For the fourth quarter, Gap posted a profit of $206 million, or 54 cents a share, compared with $185 million, or 49 cents a share, for the same period a year earlier. Analysts had forecast per-share earnings of 36 cents.

Meanwhile, comparable sales rose 3% after Banana Republic returned to growth during the quarter. Overall, Gap, Banana Republic and Old Navy logged gains of 7%, 4% and 3% in comparable sales, respectively, offsetting a 2% decline from Athleta.

The company said its exposure to tariffs is “minimal.”

“We currently have less than 10% of our product coming from China and less than 1% from Canada and Mexico,” O’Connell said.

However, we must keep in mind that sales are not growing. Yet.

Quarterly revenue fell 3.5% to $4.15 billion, but came in ahead of Wall Street expectations for $4.07 billion, according to FactSet.

Looking ahead, Gap said it projects first-quarter sales to be flat to up slightly and full-year sales to rise between 1% and 2%. Analysts polled by FactSet had forecast first-quarter sales to grow around 1.5% and full-year sales to rise around 1.7%.

Quite impressive. If continued comp sales increases happen, store closures are minimized and sales flip to positive, this is worth a bet despite being range bound for well over a year.
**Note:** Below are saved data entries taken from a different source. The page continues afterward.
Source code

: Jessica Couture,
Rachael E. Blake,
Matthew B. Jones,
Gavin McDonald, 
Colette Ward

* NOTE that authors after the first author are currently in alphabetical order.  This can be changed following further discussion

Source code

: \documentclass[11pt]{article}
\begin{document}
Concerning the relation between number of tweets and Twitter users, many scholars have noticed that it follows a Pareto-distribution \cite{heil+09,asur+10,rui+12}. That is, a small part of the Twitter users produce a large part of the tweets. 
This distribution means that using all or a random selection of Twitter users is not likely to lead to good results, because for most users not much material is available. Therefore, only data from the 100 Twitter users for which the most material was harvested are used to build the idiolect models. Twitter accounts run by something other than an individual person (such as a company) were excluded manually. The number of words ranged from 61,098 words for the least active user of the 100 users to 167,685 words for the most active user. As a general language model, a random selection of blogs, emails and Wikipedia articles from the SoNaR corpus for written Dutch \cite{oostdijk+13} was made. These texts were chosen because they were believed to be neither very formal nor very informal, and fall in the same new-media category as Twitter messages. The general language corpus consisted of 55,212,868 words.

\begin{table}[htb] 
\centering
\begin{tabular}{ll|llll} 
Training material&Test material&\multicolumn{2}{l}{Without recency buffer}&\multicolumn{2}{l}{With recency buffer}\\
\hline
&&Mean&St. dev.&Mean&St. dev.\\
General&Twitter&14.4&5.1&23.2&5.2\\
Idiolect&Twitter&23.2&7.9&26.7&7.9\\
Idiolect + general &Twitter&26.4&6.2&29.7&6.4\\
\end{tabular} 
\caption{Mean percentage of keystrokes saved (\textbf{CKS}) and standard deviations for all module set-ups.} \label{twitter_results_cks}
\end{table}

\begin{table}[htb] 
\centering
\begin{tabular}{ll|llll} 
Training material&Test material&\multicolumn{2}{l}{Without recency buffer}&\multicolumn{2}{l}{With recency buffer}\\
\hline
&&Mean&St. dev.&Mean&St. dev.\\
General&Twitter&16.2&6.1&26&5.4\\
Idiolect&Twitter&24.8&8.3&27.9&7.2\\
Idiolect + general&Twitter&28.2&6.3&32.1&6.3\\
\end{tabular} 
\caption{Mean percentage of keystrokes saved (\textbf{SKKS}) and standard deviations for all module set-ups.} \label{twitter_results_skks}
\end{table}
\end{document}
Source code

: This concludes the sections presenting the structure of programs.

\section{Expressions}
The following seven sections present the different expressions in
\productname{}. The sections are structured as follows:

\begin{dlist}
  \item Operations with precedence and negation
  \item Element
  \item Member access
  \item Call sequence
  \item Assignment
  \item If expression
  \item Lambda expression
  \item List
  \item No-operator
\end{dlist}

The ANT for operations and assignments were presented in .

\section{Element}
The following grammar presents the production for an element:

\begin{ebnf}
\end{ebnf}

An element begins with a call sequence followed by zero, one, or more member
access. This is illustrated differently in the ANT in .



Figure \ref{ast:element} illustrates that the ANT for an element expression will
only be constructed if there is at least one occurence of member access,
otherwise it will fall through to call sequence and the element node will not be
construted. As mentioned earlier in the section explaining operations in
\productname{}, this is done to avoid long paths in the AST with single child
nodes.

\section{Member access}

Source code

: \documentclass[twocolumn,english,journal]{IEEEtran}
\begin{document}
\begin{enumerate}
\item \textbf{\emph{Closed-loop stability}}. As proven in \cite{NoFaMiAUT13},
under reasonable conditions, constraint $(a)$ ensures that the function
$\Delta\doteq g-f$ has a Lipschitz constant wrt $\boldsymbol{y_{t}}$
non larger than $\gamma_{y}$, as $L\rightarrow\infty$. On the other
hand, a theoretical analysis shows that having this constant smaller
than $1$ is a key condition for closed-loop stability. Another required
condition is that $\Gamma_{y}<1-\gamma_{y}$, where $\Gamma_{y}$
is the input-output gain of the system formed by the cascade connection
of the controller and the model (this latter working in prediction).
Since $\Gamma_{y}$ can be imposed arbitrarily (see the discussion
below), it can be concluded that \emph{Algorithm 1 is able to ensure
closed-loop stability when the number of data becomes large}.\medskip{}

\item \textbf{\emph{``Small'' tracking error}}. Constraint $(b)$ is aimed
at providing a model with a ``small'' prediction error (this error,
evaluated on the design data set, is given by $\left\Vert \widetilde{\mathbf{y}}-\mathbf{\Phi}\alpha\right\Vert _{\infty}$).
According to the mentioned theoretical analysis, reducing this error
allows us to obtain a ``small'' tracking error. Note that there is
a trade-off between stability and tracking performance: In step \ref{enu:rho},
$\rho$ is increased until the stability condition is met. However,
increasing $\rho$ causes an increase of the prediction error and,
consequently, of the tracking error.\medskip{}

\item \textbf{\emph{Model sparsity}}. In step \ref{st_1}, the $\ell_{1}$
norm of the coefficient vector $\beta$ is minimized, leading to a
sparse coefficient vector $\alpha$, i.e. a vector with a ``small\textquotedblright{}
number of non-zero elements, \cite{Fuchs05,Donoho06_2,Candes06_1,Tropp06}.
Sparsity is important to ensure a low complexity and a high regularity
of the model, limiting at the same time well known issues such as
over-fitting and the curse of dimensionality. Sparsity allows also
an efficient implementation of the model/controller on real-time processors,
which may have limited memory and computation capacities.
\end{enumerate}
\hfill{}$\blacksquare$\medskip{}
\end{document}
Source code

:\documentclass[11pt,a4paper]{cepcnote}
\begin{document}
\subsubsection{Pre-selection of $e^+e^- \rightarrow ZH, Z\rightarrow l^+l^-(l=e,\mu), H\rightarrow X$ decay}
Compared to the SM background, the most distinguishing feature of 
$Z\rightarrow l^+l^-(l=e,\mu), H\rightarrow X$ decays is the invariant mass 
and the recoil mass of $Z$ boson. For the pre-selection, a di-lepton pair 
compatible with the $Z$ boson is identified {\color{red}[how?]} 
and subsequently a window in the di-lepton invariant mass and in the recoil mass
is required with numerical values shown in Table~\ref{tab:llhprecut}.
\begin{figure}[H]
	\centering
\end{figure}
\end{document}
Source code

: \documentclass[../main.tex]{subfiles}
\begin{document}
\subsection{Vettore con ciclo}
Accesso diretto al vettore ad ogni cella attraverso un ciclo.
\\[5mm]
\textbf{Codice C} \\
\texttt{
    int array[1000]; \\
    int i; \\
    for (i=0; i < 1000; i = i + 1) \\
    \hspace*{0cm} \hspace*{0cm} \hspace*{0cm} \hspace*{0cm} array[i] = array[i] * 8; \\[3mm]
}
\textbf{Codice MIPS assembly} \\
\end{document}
New Position: SimilarWeb (eCommerce and App Analytics) $SMWB

Disclosure: Long common stock, initial position started February 11 and accumulating.

Why the new position? Building a huge moat with a broad offering leveraging 1st party data with massive addressable market:

  1. Market Leader - SimilarWeb plays in all the hottest sectors and arguably provides the most compelling aggregated datasets available. Within eCommerce, our firm uses both the Web and the Shopper suite to gauge where traffic comes from and the size of competitive brands. SimilarWeb collects data via extensions but also has strategic data sharing agreements with major players like Amazon.
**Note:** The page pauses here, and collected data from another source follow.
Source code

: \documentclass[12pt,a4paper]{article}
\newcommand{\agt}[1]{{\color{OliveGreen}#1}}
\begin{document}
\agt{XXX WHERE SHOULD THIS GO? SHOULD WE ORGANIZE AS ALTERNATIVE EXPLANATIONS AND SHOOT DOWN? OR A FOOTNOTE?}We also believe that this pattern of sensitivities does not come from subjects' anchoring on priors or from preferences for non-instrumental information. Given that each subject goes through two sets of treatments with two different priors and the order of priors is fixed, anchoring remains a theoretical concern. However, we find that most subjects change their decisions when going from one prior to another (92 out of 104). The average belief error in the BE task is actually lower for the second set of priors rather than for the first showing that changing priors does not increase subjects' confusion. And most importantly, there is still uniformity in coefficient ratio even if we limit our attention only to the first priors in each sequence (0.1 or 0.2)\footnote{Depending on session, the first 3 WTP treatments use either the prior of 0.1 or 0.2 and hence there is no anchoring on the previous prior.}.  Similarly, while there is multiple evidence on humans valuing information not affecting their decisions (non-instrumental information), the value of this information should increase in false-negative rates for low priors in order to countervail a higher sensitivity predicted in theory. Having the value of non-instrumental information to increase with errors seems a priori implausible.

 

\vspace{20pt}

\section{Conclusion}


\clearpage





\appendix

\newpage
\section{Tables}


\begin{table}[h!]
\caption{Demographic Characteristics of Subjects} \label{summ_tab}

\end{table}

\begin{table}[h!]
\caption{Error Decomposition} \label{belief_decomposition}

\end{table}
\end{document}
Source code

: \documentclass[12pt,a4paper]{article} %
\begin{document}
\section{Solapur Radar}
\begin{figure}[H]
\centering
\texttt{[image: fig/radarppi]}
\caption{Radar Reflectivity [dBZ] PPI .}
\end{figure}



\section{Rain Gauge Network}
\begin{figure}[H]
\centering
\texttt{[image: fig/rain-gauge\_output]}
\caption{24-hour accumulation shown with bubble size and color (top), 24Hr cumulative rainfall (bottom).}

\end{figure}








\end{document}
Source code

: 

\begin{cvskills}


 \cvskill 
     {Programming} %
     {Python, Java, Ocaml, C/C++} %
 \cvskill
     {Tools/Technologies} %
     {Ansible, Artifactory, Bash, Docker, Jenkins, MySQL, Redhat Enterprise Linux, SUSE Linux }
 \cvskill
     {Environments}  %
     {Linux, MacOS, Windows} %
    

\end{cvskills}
2. Peak to Trough Drop - SimilarWeb announced weak guidance saying they are further investing into AI enabled offerings. The earnings also missed expectations which resulted in a 47% peak to trough drop in calendar year 2024. With the size of the addressable market and the compelling datasets SimilarWeb provides, I believe this drop has resulted in a compelling value.

3. Acquisition Target - With SimilarWeb’s market cap of ~$780mm on most recent trading, this could easily be a tuck-in acquisition for some of the larger players. SimilarWeb’s access to 1st party data is a clear differentiator for a major agency group or analytics firm.
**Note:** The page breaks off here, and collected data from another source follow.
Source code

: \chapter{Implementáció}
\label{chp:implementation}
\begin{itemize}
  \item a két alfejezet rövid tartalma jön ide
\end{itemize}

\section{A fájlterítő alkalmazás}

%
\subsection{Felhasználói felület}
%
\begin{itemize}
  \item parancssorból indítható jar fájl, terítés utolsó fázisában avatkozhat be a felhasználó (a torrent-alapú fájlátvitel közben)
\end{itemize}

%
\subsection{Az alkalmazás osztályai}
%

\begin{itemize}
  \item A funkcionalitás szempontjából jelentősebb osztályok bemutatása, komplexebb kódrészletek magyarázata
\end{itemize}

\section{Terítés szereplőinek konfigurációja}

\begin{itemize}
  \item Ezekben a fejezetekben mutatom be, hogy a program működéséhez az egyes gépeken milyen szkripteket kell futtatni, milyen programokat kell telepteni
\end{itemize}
Bottom line: Catching this falling knife is one worth taking a shot on. This could trade down into the $8’s but worthy of starting to accumulate at this point.

Robinhood Continues To Gain Traction $HOOD

Disclosure: I have a personal position in Robinhood common stock.

Since I previously wrote about Robinhood in July 2024, the stock has seen a 126% increase. Despite the dramatic rise, I still find the company to have significant growth ahead. There were a few points I outlined in July that I thought were worth checking in on:

  1. Assets Under Custody/Net Deposits - Assets saw an increase of 88% in the latest quarter versus last year. A significant portion of the increase was due to higher equity and crypto valuations BUT overall net deposits are up 42% on an annualized basis.

2. Gold Stickiness - In Q4 of 2023, the Gold subscription rate was 6.1%. In the latest quarter, Gold subscriptions as a percent of funded accounts was 10.5%. The platform continues to become a sticky one to leave as the retirement accounts grow.

3. Crypto Reliance - The one major callout of the quarter was the increased reliance on crypto to drive the revenues and EBITDA. In Q4 2023, crypto accounted for 21% of the overall revenues versus the latest quarter exploding to 53%.

Clearly the growth story remains intact. However, the stock truly remains a crypto proxy until we see total revenues via options, equity and other means significantly exceed that of crypto. Regardless, there is more left in this one and I continue to bullishly hold.